WHAT TO PRODUCE:
Convert every line of the listing below into a numbered list, skipping any blank lines. Leave out the pictures.
--- SUPPLIED MATERIAL Enclosed Below ---
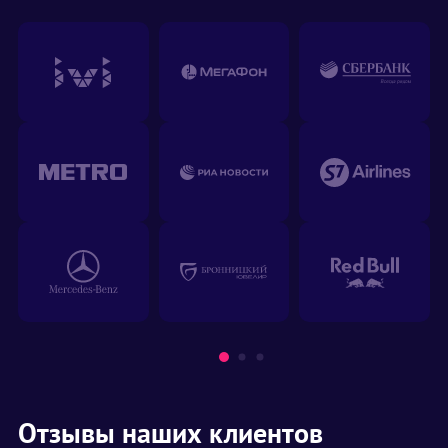
Отзывы наших клиентов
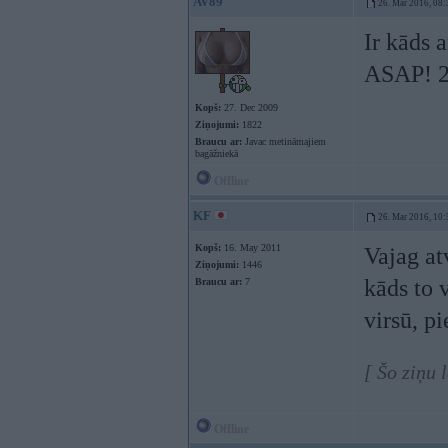
AV89
26. Mar 2016, 08:
Ir kāds 
ASAP! 26
Kopš:
27. Dec 2009
Ziņojumi:
1822
Braucu ar:
Javac metināmajiem
bagāžniekā
Offline
KF
26. Mar 2016, 10:
Kopš:
16. May 2011
Vajag at
Ziņojumi:
1446
kāds to 
Braucu ar:
7
virsū, p
[ Šo ziņu
Offline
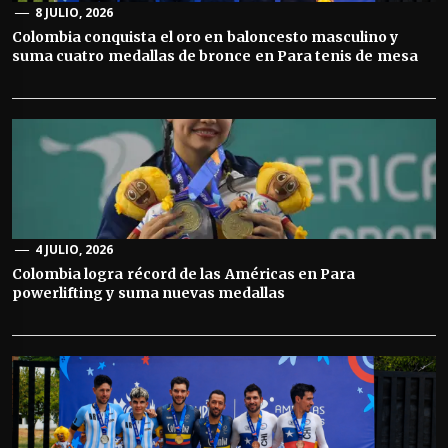
8 JULIO, 2026
Colombia conquista el oro en baloncesto masculino y
suma cuatro medallas de bronce en Para tenis de mesa
4 JULIO, 2026
Colombia logra récord de las Américas en Para
powerlifting y suma nuevas medallas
--- End of Enclosed SUPPLIED MATERIAL ---
OUTPUT FOR THIS TASK:
1. Отзывы наших клиентов
2. AV89
3. 26. Mar 2016, 08:
4. Ir kāds 
5. ASAP! 26
6. Kopš:
7. 27. Dec 2009
8. Ziņojumi:
9. 1822
10. Braucu ar:
11. Javac metināmajiem
12. bagāžniekā
13. Offline
14. KF
15. 26. Mar 2016, 10:
16. Kopš:
17. 16. May 2011
18. Vajag at
19. Ziņojumi:
20. 1446
21. kāds to 
22. Braucu ar:
23. 7
24. virsū, p
25. [ Šo ziņu
26. Offline
27. 8 JULIO, 2026
28. Colombia conquista el oro en baloncesto masculino y
29. suma cuatro medallas de bronce en Para tenis de mesa
30. 4 JULIO, 2026
31. Colombia logra récord de las Américas en Para
32. powerlifting y suma nuevas medallas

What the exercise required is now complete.